Recently, we described a method of testing platelet deposition on extracellular matrix under flow conditions. The method was used for assessment of platelet function in various platelet disorders, for monitoring of replacement and anti-platelet therapy. In the present study, we investigated platelet deposition on a polystyrene surface compared with that on extracellular matrix, under defined shear rates, using the original Cone and Plate(let) Analyzer. A correlation of adhesion rate (surface coverage) and aggregate formation (average size) of platelets from normal citrated blood between polystyrene and extracellular matrix was observed. Blocking of von Willebrand factor binding to glycoprotein Ib by a recombinant von Willebrand factor fragment substantially decreased platelet adhesion to both surfaces. Blocking of GPIIb-IIIa by Arg-Gly-Asp-Ser peptide prevented platelet adhesion to the polystyrene while an extensive adhesion of single platelets to extracellular matrix was observed. Furthermore, platelet adhesion to polystyrene but not to extracellular matrix was completely inhibited by platelet inactivation with prostaglandin E(1). Platelets from patients with severe von Willebrand disease yielded very low adhesion to both polystyrene and extracellular matrix. The addition of von Willebrand factor to the blood of these patients or pre-coating of polystyrene surface with von Willebrand factor restored the ability of platelets to adhere and aggregate on the surface. Platelets from patients with Glanzmann's thrombasthenia and afibrinogenemia adhered to extracellular matrix (with defective aggregate formation), while they failed to adhere to the polystyrene. Fibrinogen added to afibrinogenemia blood or pre-coating of the polystyrene with fibrinogen restored the ability of platelets to adhere and aggregate on the surface. In conclusion, the polystyrene surface, like extracellular matrix, can be used to assess platelet function disorders taking in account that platelet deposition on polystyrene under flow is absolutely dependent on platelet activation and on the presence of fibrinogen, von Willebrand factor, and their receptors.

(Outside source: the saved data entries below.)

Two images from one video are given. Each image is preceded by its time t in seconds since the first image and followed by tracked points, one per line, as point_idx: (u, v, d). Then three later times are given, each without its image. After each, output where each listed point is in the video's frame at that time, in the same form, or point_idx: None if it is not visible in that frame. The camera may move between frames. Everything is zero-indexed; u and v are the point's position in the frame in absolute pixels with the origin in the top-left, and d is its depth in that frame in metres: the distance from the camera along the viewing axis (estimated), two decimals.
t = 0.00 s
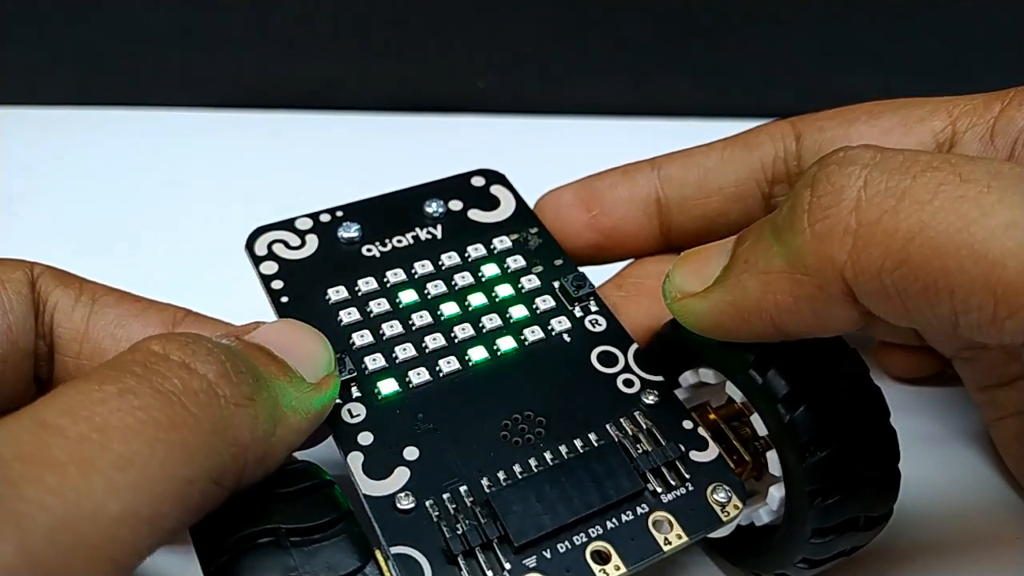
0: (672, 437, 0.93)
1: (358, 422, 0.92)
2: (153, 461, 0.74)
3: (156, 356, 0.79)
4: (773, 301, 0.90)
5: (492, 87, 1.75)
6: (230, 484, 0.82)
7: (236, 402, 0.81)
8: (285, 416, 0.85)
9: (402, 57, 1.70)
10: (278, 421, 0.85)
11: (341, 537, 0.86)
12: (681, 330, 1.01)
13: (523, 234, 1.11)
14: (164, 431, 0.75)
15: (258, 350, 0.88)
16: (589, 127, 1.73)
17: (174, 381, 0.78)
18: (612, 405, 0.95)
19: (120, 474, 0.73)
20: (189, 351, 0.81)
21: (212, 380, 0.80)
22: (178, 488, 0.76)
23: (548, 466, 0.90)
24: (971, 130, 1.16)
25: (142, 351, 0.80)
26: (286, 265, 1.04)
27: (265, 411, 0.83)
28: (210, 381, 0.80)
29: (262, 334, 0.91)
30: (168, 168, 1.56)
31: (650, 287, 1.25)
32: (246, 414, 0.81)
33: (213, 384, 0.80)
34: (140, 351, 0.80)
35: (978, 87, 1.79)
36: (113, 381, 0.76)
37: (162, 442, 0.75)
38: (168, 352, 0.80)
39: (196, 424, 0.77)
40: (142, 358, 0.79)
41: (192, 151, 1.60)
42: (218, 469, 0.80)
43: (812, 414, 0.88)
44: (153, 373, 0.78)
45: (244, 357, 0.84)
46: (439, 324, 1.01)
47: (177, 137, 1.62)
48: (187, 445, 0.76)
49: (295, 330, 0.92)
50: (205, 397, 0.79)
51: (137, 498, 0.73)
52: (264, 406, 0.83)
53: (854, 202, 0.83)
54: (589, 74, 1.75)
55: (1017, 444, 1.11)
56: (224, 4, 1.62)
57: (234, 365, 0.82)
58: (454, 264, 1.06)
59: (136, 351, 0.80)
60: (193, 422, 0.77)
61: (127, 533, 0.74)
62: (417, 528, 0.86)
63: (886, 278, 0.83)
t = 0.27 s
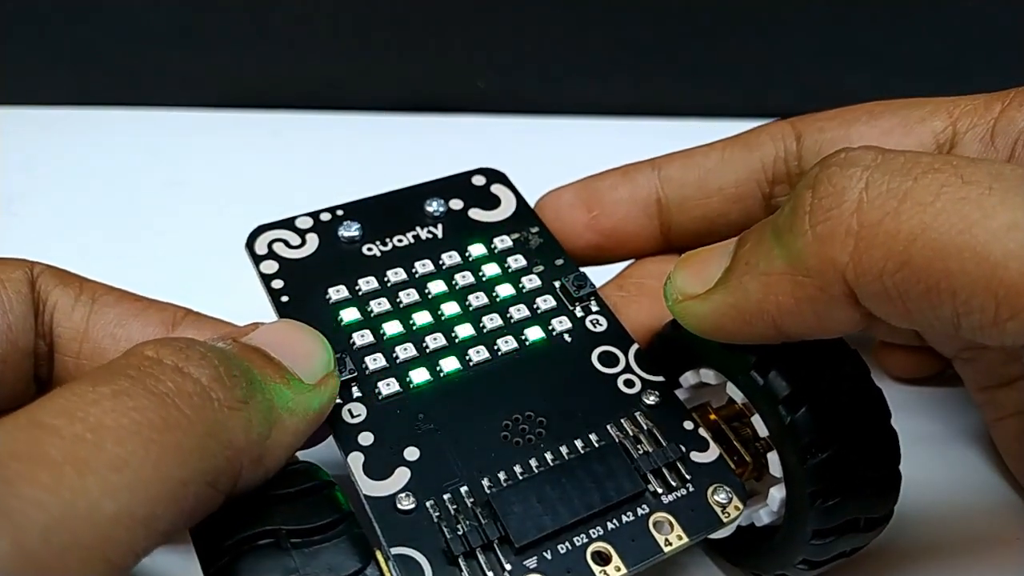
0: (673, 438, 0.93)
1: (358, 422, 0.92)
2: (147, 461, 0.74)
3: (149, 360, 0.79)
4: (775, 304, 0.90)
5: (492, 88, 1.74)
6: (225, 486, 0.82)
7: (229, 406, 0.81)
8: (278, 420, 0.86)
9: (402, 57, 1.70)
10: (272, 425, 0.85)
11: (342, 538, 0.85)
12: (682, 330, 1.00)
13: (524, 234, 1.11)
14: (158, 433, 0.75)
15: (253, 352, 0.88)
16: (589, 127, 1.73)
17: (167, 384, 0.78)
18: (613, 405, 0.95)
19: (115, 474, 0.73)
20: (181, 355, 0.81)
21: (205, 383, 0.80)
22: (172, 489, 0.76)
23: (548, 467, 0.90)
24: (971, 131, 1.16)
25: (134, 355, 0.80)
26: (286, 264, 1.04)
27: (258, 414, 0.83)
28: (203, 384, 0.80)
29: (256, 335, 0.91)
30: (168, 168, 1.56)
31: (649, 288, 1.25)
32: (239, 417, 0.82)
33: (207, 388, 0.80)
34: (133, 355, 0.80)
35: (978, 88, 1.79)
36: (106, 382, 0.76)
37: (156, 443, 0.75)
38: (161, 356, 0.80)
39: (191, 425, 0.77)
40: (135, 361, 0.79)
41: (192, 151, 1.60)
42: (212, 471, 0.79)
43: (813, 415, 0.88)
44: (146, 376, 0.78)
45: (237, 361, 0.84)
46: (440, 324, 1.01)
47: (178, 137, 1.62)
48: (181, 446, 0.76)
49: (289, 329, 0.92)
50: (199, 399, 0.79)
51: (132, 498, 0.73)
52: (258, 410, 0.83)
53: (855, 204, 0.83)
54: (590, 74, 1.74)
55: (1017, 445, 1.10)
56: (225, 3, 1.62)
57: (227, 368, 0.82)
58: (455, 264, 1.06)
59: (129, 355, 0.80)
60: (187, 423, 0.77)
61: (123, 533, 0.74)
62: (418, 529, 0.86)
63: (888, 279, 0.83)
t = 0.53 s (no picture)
0: (671, 438, 0.93)
1: (357, 423, 0.92)
2: (124, 456, 0.74)
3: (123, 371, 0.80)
4: (773, 308, 0.90)
5: (492, 88, 1.75)
6: (209, 489, 0.81)
7: (204, 410, 0.81)
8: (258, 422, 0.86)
9: (403, 57, 1.70)
10: (253, 428, 0.85)
11: (339, 539, 0.85)
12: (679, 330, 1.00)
13: (523, 234, 1.11)
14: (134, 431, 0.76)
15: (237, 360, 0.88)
16: (589, 127, 1.73)
17: (141, 389, 0.78)
18: (610, 405, 0.96)
19: (92, 467, 0.73)
20: (155, 364, 0.81)
21: (179, 389, 0.80)
22: (153, 484, 0.76)
23: (546, 467, 0.90)
24: (967, 137, 1.16)
25: (110, 367, 0.81)
26: (284, 264, 1.04)
27: (236, 419, 0.83)
28: (177, 389, 0.80)
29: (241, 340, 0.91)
30: (169, 168, 1.56)
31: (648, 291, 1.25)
32: (216, 420, 0.82)
33: (180, 392, 0.80)
34: (108, 367, 0.81)
35: (978, 88, 1.79)
36: (80, 389, 0.77)
37: (133, 439, 0.75)
38: (134, 368, 0.81)
39: (166, 427, 0.77)
40: (109, 371, 0.80)
41: (193, 152, 1.60)
42: (194, 470, 0.79)
43: (811, 415, 0.88)
44: (120, 383, 0.78)
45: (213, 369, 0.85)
46: (439, 325, 1.01)
47: (180, 136, 1.62)
48: (159, 443, 0.76)
49: (274, 331, 0.92)
50: (173, 402, 0.79)
51: (110, 490, 0.73)
52: (234, 414, 0.84)
53: (853, 210, 0.83)
54: (590, 74, 1.75)
55: (1016, 447, 1.11)
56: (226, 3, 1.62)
57: (199, 377, 0.83)
58: (453, 264, 1.06)
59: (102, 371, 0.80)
60: (163, 422, 0.77)
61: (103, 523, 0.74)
62: (418, 530, 0.86)
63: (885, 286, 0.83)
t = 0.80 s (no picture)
0: (670, 436, 0.93)
1: (355, 426, 0.92)
2: (134, 462, 0.73)
3: (126, 372, 0.78)
4: (768, 303, 0.90)
5: (492, 88, 1.75)
6: (211, 491, 0.81)
7: (207, 412, 0.80)
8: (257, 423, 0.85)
9: (402, 57, 1.71)
10: (253, 432, 0.85)
11: (341, 548, 0.85)
12: (674, 330, 1.00)
13: (517, 234, 1.11)
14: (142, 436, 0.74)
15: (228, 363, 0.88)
16: (588, 128, 1.73)
17: (146, 390, 0.77)
18: (608, 405, 0.96)
19: (104, 474, 0.71)
20: (156, 365, 0.80)
21: (182, 391, 0.79)
22: (162, 489, 0.75)
23: (546, 467, 0.90)
24: (959, 142, 1.14)
25: (109, 367, 0.79)
26: (278, 267, 1.04)
27: (238, 421, 0.83)
28: (181, 390, 0.79)
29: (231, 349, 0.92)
30: (169, 168, 1.56)
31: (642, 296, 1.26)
32: (219, 423, 0.81)
33: (184, 394, 0.79)
34: (108, 367, 0.79)
35: (977, 88, 1.79)
36: (83, 391, 0.75)
37: (141, 444, 0.74)
38: (136, 369, 0.79)
39: (172, 429, 0.76)
40: (110, 371, 0.78)
41: (192, 152, 1.60)
42: (199, 474, 0.78)
43: (807, 408, 0.88)
44: (124, 384, 0.77)
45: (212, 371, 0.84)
46: (435, 326, 1.01)
47: (179, 137, 1.62)
48: (167, 447, 0.75)
49: (267, 344, 0.92)
50: (178, 403, 0.78)
51: (123, 498, 0.72)
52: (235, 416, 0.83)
53: (850, 207, 0.83)
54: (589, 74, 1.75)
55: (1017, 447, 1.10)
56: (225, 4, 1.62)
57: (201, 378, 0.82)
58: (449, 265, 1.07)
59: (101, 372, 0.78)
60: (171, 426, 0.76)
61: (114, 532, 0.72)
62: (417, 531, 0.86)
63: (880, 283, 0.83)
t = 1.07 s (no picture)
0: (667, 435, 0.93)
1: (352, 426, 0.92)
2: (141, 469, 0.72)
3: (133, 373, 0.78)
4: (787, 297, 0.90)
5: (493, 88, 1.75)
6: (214, 498, 0.80)
7: (214, 416, 0.80)
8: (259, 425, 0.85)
9: (403, 57, 1.70)
10: (257, 437, 0.85)
11: (342, 552, 0.85)
12: (672, 329, 1.00)
13: (514, 229, 1.11)
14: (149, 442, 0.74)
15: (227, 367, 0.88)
16: (588, 128, 1.73)
17: (154, 395, 0.77)
18: (607, 404, 0.95)
19: (111, 483, 0.70)
20: (163, 367, 0.80)
21: (189, 394, 0.79)
22: (167, 498, 0.74)
23: (547, 467, 0.90)
24: (962, 144, 1.11)
25: (116, 368, 0.79)
26: (272, 263, 1.05)
27: (243, 426, 0.83)
28: (188, 395, 0.79)
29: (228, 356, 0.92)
30: (170, 168, 1.56)
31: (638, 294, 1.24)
32: (225, 427, 0.81)
33: (191, 398, 0.79)
34: (115, 368, 0.79)
35: (977, 89, 1.80)
36: (91, 393, 0.74)
37: (148, 451, 0.73)
38: (143, 369, 0.79)
39: (180, 435, 0.76)
40: (117, 373, 0.78)
41: (191, 151, 1.60)
42: (204, 482, 0.78)
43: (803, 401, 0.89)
44: (132, 387, 0.76)
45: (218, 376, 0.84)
46: (432, 324, 1.01)
47: (179, 136, 1.62)
48: (174, 454, 0.75)
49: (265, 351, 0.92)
50: (185, 408, 0.78)
51: (130, 506, 0.71)
52: (241, 421, 0.83)
53: (878, 200, 0.82)
54: (589, 73, 1.74)
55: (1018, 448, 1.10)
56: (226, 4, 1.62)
57: (210, 381, 0.82)
58: (445, 261, 1.07)
59: (107, 371, 0.78)
60: (177, 432, 0.76)
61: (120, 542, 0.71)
62: (417, 533, 0.86)
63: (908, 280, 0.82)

最近,我们描述了一种在流动条件下测试血小板在细胞外基质上沉积的方法。该方法用于评估各种血小板疾病中的血小板功能,监测替代疗法和抗血小板治疗。在本研究中,我们使用原始的锥板(let)分析仪,在规定的剪切速率下,研究了血小板在聚苯乙烯表面与细胞外基质表面上的沉积情况。观察到正常枸橼酸盐血中血小板在聚苯乙烯和细胞外基质之间的黏附率(表面覆盖率)和聚集体形成(平均大小)具有相关性。重组血管性血友病因子片段阻断血管性血友病因子与糖蛋白Ib的结合,可显著降低血小板在两个表面的黏附。精氨酸-甘氨酸-天冬氨酸-丝氨酸肽阻断GPIIb-IIIa可防止血小板黏附于聚苯乙烯,而观察到单个血小板广泛黏附于细胞外基质。此外,用前列腺素E(1)使血小板失活可完全抑制血小板对聚苯乙烯的黏附,但对细胞外基质无抑制作用。重度血管性血友病患者的血小板对聚苯乙烯和细胞外基质的黏附都非常低。向这些患者的血液中添加血管性血友病因子或用血管性血友病因子预涂聚苯乙烯表面,可恢复血小板在表面黏附和聚集的能力。血小板无力症和无纤维蛋白原血症患者的血小板黏附于细胞外基质(聚集体形成有缺陷),但不黏附于聚苯乙烯。向无纤维蛋白原血症血液中添加纤维蛋白原或用纤维蛋白原预涂聚苯乙烯,可恢复血小板在表面黏附和聚集的能力。总之,聚苯乙烯表面与细胞外基质一样,可用于评估血小板功能障碍,前提是要考虑到流动状态下血小板在聚苯乙烯上的沉积绝对依赖于血小板激活以及纤维蛋白原、血管性血友病因子及其受体的存在。